Aim of the exercise =
After locating the line with "Ihre E-Mail-Adresse wird", reproduce it and all following lines of the listing below exactly, stopping only at the final line.
+---+
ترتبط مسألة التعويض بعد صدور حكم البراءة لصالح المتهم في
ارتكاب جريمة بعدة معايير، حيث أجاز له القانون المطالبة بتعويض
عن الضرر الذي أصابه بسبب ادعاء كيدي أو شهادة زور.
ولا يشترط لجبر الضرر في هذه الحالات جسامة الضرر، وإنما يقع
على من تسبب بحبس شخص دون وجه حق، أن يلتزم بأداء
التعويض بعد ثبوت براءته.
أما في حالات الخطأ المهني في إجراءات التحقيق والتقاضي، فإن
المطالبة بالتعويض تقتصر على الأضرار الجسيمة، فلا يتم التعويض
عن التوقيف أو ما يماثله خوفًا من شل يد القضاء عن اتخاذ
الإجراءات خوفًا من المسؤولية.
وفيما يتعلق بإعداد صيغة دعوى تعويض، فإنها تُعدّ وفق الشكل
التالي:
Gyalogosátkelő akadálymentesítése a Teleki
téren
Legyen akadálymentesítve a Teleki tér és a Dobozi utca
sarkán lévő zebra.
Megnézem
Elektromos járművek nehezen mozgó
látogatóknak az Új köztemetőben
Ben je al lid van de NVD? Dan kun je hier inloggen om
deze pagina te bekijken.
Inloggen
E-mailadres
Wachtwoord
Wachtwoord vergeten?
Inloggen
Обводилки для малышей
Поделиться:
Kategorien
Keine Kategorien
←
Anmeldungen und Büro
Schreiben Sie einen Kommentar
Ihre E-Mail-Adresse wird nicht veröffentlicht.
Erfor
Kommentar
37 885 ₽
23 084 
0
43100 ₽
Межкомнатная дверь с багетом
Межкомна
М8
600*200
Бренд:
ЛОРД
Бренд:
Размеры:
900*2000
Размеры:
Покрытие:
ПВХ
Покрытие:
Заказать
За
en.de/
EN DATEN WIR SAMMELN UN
+---+
Final answer =
Ihre E-Mail-Adresse wird nicht veröffentlicht.
Erfor
Kommentar
37 885 ₽
23 084 
0
43100 ₽
Межкомнатная дверь с багетом
Межкомна
М8
600*200
Бренд:
ЛОРД
Бренд:
Размеры:
900*2000
Размеры:
Покрытие:
ПВХ
Покрытие:
Заказать
За
en.de/
EN DATEN WIR SAMMELN UN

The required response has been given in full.